I believe the atelier’s evolution, together with that of Reggio Emilia pedagogy, stems above all from the birth and diffusion of observation and documentation of learning processes. I will attempt to give an account of this journey from the inside, that is to say from the viewpoint of the atelieristas and teachers who transformed what was initially individual attention and personal documentation into strategies for observing and documenting that could be communicated and diffused to others in order to broaden the range and variety of interpretative points of view. The 1970s and 1980s were years of research and invention in new ways of teaching, a different kind of school and a different role for the atelier than that of tradition; at that time a subject called ‘art education’ existed but only in middle schools for children aged 10-13 years. We put together an exhibition called The Hundred Languages of Children, first shown in Reggio Emilia, then first taken abroad to the Museum of Modern Art in Stockholm in 1981 and on a second occasion after further work in 1986. This illustrates our idea of the role of ateliers in education. As I have said before, the projects presented in the exhibition were divided into chapters decided by adults. We and the children moved freely through these without predefined programmes; we made notes of children’s words but not recordings so they were undoubtedly rather approximate but interesting nevertheless; photographs already constituted an important part of communicating contexts and atmospheres. Large groups of children were undisputed protagonists but due to the large number of children present at any one time, it was not possible to completely track processes, partly because attention could become distracted in this wider context. Our main interest was to illustrate the extraordinary, beautiful and intelligent things children knew how to do and sweep away (or so we hoped) the widespread work circulating in early childhood services at the time, where mostly teachers’ minds and hands were central and children had a marginal role, which led to the same stereotyped products for all.

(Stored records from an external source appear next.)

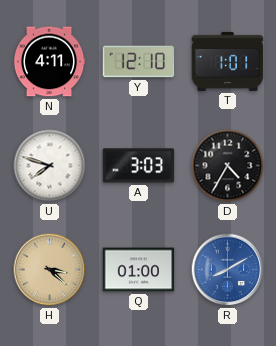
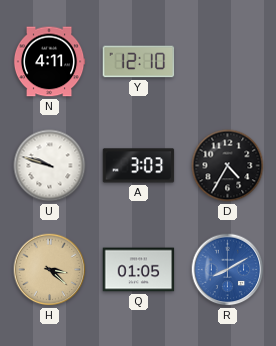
T: 1:01 -> none
U: 7:48 -> 9:48
Q: 01:00 -> 01:05
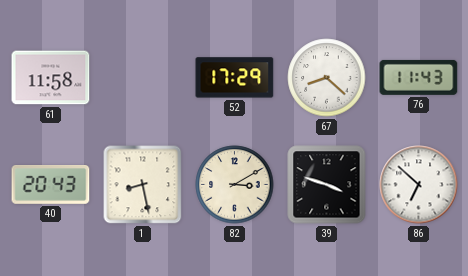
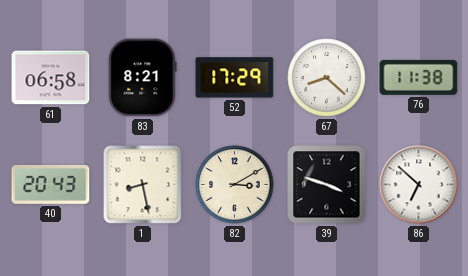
61: 11:58 -> 06:58
83: none -> 8:21
76: 11:43 -> 11:38
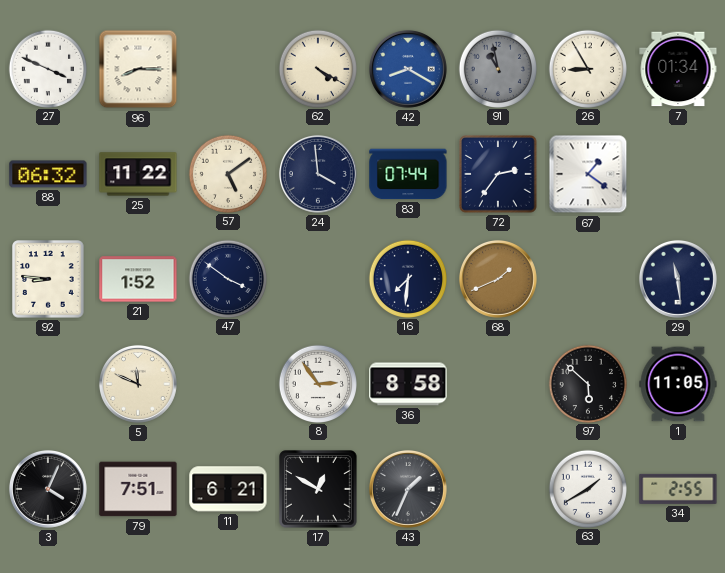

Even though this way of documenting gave a rather general view of children, it led to a much greater sense of respect for them and a desire to know

them better, and our attention and interest was confirmed in neurological research and its discussions of neurons and synapses in movement and brains being shaped in different ways. The 1990s saw much detailed investigative work and close attention to working with small groups of children, which could only be done because we had two teachers working simultaneously, and for this we had to modify our organization of the school day and environments. As I have already discussed in Chapter 7 on Environments, we created small spaces called mini-ateliers adjacent to the classrooms after research we had done on environments, and these allowed us to divide children into smaller groups and offer proposals, materials and equipment in new and different ways. In those years, we worked hard on organizing our environments, especially in a school like Diana, which had very small spaces made more numerous over time through small and inexpensive miracles of invention.